──────── Input ────────

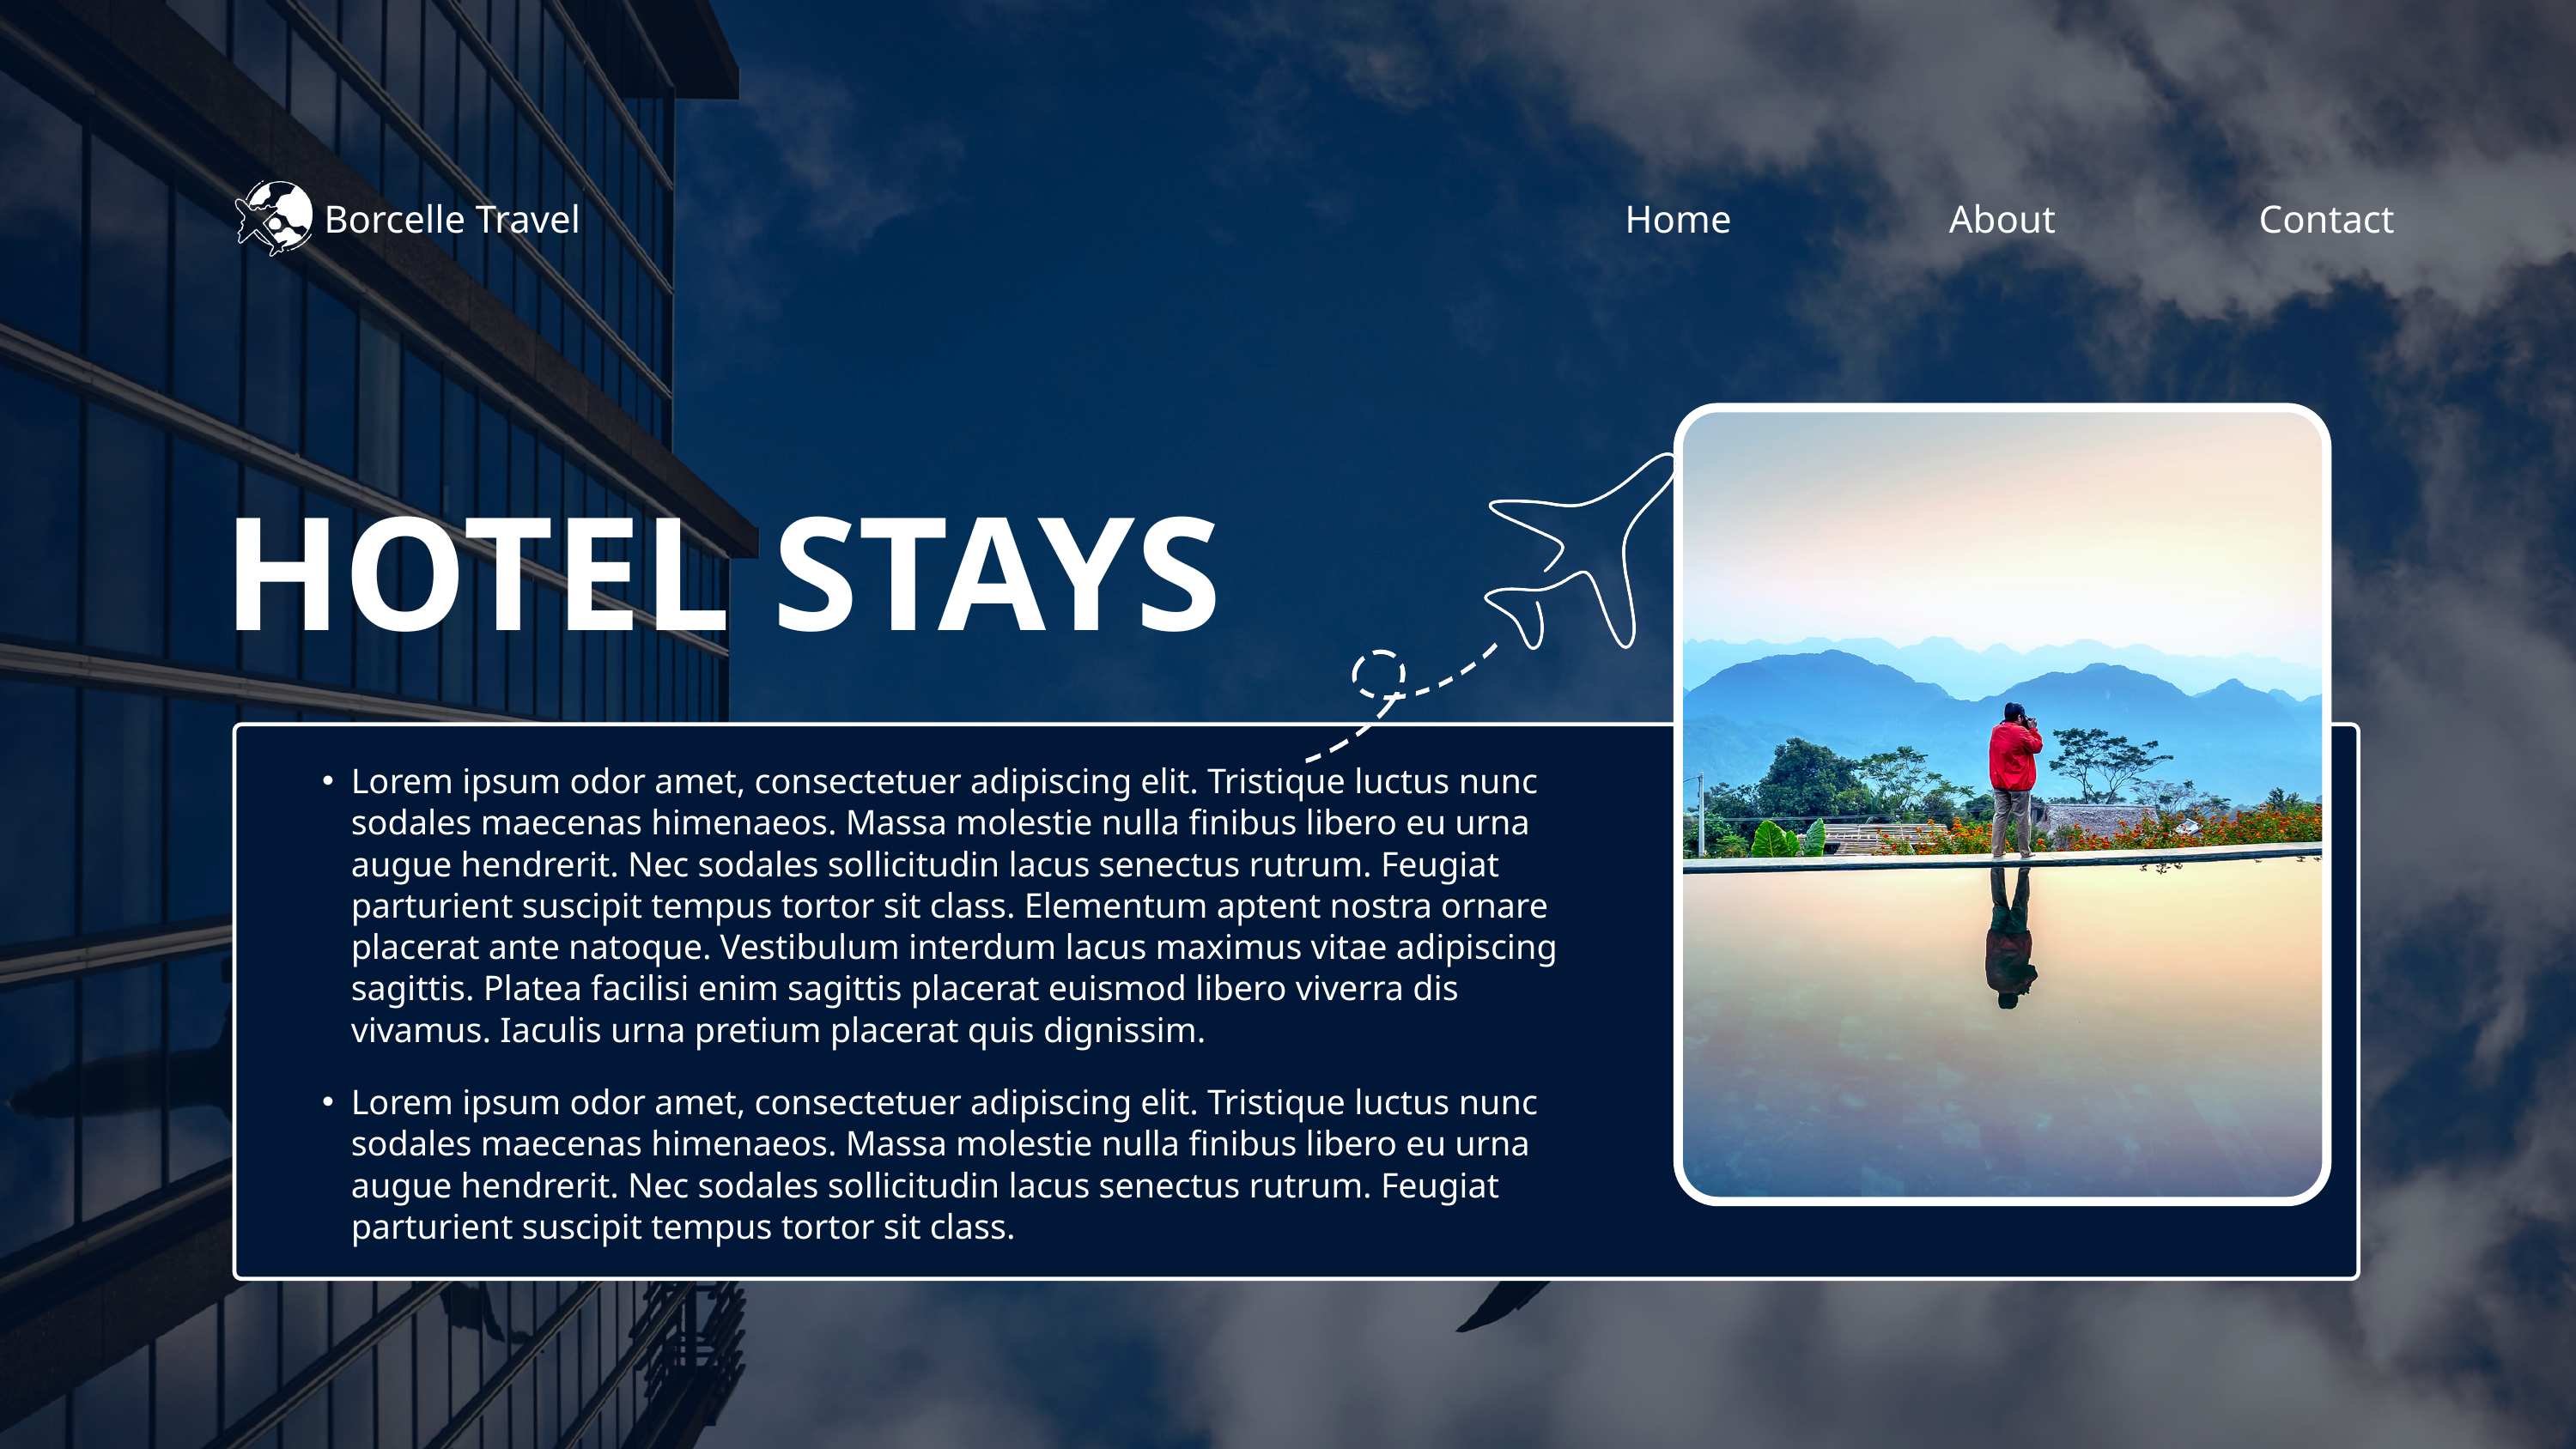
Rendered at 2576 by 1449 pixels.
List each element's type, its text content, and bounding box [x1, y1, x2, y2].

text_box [1678, 407, 2328, 1202]
text_box Home [1557, 187, 1800, 241]
text_box Borcelle Travel [324, 187, 682, 241]
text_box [234, 724, 2359, 1279]
text_box [1305, 452, 1674, 724]
text_box [234, 180, 313, 257]
text_box About [1880, 187, 2124, 241]
text_box [0, 0, 2576, 1449]
text_box Contact [2205, 187, 2448, 241]
text_box HOTEL STAYS [222, 522, 1320, 663]
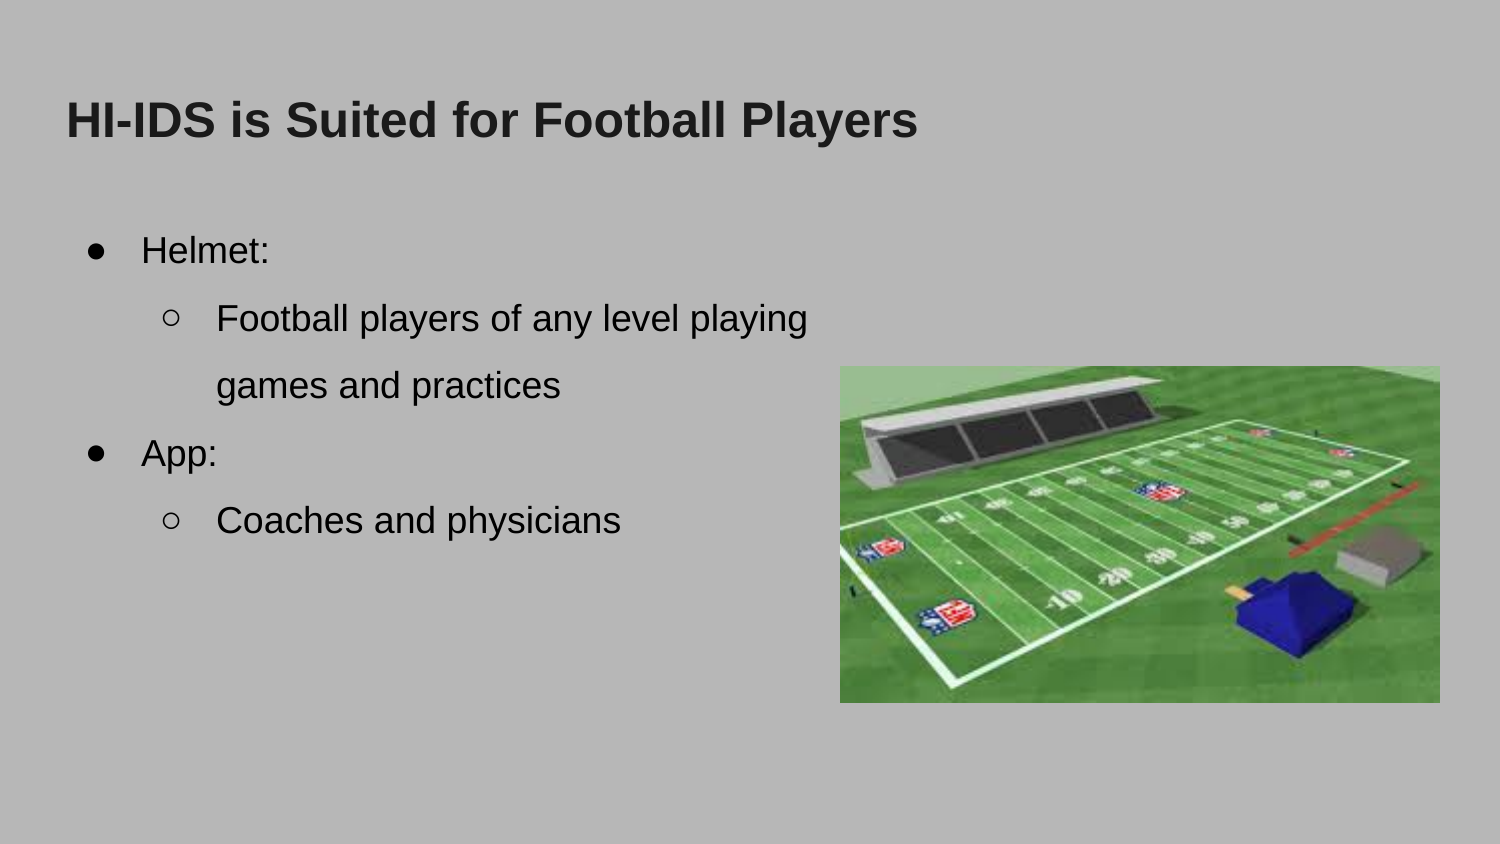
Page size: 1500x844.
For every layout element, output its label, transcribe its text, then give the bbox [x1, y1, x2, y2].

picture [840, 366, 1440, 704]
title HI-IDS is Suited for Football Players [51, 72, 1449, 167]
list Helmet: Football players of any level playing games and practices App: Coaches and physicians [51, 189, 938, 750]
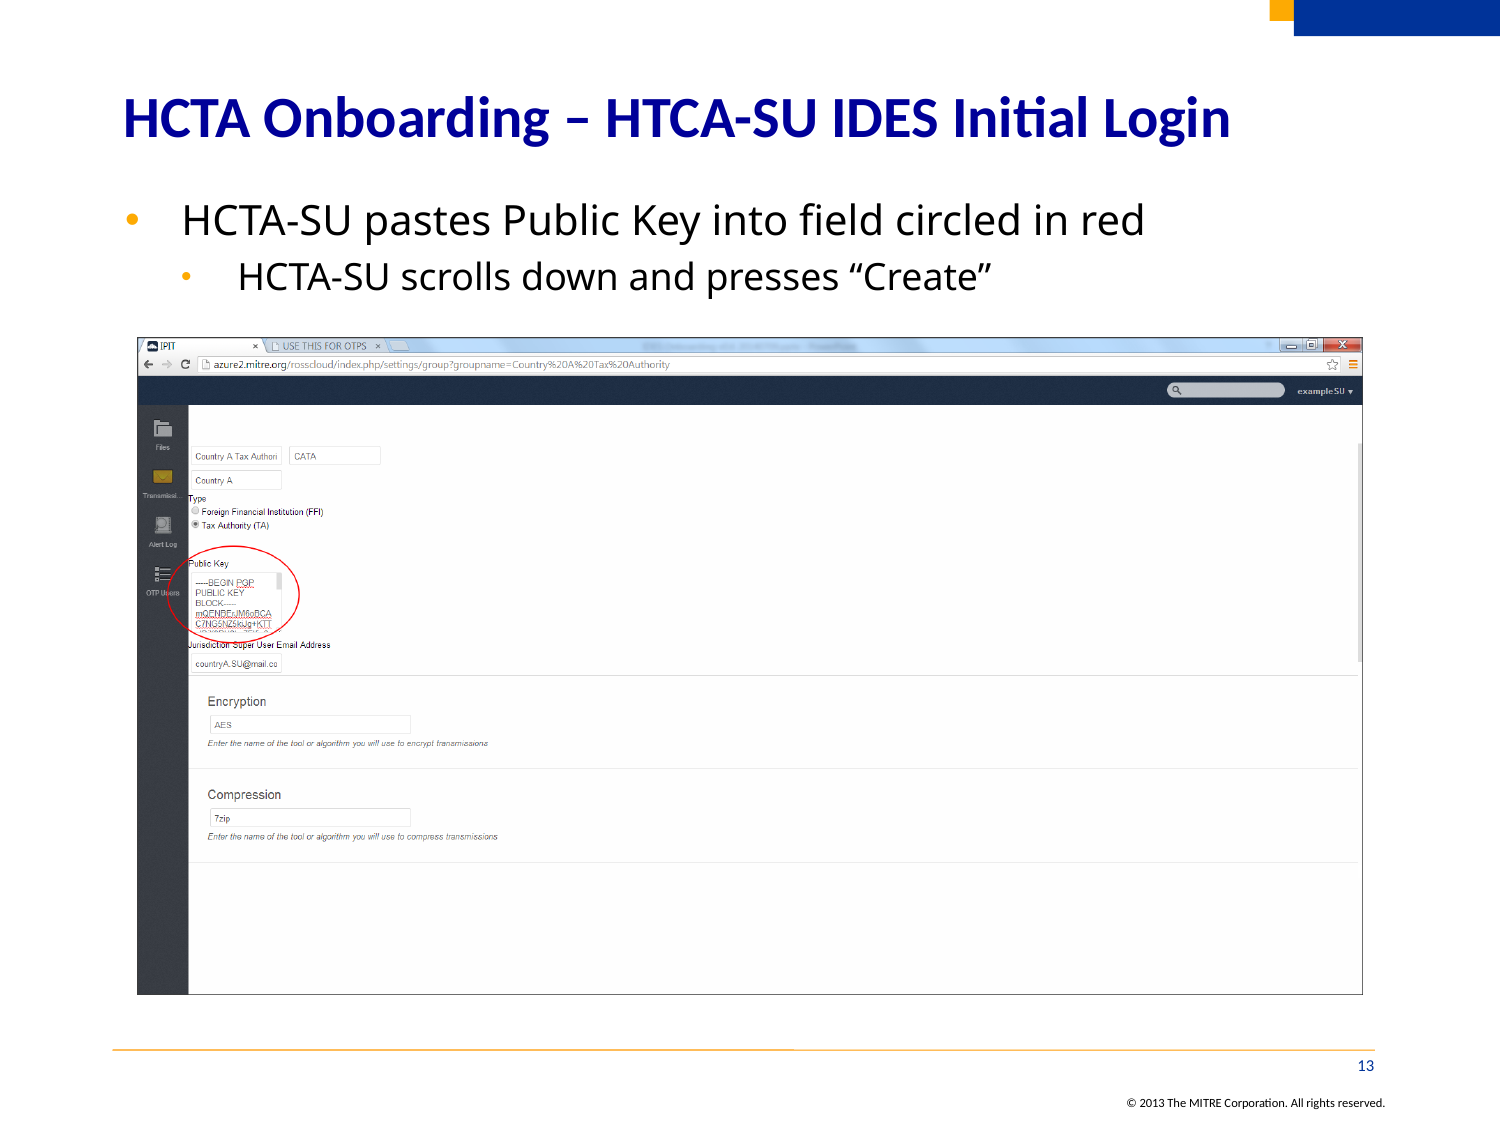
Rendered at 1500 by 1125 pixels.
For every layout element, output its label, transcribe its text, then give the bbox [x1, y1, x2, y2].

list HCTA-SU pastes Public Key into field circled in red HCTA-SU scrolls down and presses “Create” [108, 195, 1388, 1033]
title HCTA Onboarding – HTCA-SU IDES Initial Login [108, 45, 1425, 196]
slide_number 13 [1301, 1049, 1390, 1076]
picture [137, 337, 1363, 995]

────────

Activity - Please reproduce exactly, and nothing more, the lines from the one containing "Page size: 1500x844." through the last line of the entries, both included; pictures stay out.

Exercise solution -
Page size: 1500x844.
For every layout element, output its label, transcribe its text, then give the bbox [x1, y1, x2, y2].

picture [840, 366, 1440, 704]
title HI-IDS is Suited for Football Players [51, 72, 1449, 167]
list Helmet: Football players of any level playing games and practices App: Coaches and physicians [51, 189, 938, 750]
Rendered at 1500 by 1125 pixels.
For every layout element, output its label, transcribe its text, then give the bbox [x1, y1, x2, y2].

list HCTA-SU pastes Public Key into field circled in red HCTA-SU scrolls down and presses “Create” [108, 195, 1388, 1033]
title HCTA Onboarding – HTCA-SU IDES Initial Login [108, 45, 1425, 196]
slide_number 13 [1301, 1049, 1390, 1076]
picture [137, 337, 1363, 995]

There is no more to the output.